## MATERIAL TO PROCESS
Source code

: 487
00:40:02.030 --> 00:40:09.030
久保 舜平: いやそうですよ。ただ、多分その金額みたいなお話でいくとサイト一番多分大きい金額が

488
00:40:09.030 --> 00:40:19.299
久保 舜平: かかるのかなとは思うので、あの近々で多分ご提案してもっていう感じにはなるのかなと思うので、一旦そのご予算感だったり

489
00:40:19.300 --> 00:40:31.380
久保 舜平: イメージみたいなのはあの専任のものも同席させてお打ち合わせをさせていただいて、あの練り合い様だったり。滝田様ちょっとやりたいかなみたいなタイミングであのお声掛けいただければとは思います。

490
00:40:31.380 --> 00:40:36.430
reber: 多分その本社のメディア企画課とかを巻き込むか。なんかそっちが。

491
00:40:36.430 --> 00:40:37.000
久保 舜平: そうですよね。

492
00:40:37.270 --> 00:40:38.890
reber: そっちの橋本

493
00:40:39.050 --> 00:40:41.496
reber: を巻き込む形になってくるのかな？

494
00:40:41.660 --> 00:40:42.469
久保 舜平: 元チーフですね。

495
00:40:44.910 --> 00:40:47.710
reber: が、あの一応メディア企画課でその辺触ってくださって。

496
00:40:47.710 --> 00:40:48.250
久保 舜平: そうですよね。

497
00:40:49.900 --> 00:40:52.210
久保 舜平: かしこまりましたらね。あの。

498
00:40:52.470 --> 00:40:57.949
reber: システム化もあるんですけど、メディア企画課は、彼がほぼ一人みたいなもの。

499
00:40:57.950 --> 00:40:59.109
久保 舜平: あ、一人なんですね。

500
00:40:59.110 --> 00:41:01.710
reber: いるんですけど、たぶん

## TASK BRIEF
The entries above are to be restated word for word.

## OUTPUT FOR THIS EXERCISE
Source code

: 487
00:40:02.030 --> 00:40:09.030
久保 舜平: いやそうですよ。ただ、多分その金額みたいなお話でいくとサイト一番多分大きい金額が

488
00:40:09.030 --> 00:40:19.299
久保 舜平: かかるのかなとは思うので、あの近々で多分ご提案してもっていう感じにはなるのかなと思うので、一旦そのご予算感だったり

489
00:40:19.300 --> 00:40:31.380
久保 舜平: イメージみたいなのはあの専任のものも同席させてお打ち合わせをさせていただいて、あの練り合い様だったり。滝田様ちょっとやりたいかなみたいなタイミングであのお声掛けいただければとは思います。

490
00:40:31.380 --> 00:40:36.430
reber: 多分その本社のメディア企画課とかを巻き込むか。なんかそっちが。

491
00:40:36.430 --> 00:40:37.000
久保 舜平: そうですよね。

492
00:40:37.270 --> 00:40:38.890
reber: そっちの橋本

493
00:40:39.050 --> 00:40:41.496
reber: を巻き込む形になってくるのかな？

494
00:40:41.660 --> 00:40:42.469
久保 舜平: 元チーフですね。

495
00:40:44.910 --> 00:40:47.710
reber: が、あの一応メディア企画課でその辺触ってくださって。

496
00:40:47.710 --> 00:40:48.250
久保 舜平: そうですよね。

497
00:40:49.900 --> 00:40:52.210
久保 舜平: かしこまりましたらね。あの。

498
00:40:52.470 --> 00:40:57.949
reber: システム化もあるんですけど、メディア企画課は、彼がほぼ一人みたいなもの。

499
00:40:57.950 --> 00:40:59.109
久保 舜平: あ、一人なんですね。

500
00:40:59.110 --> 00:41:01.710
reber: いるんですけど、たぶん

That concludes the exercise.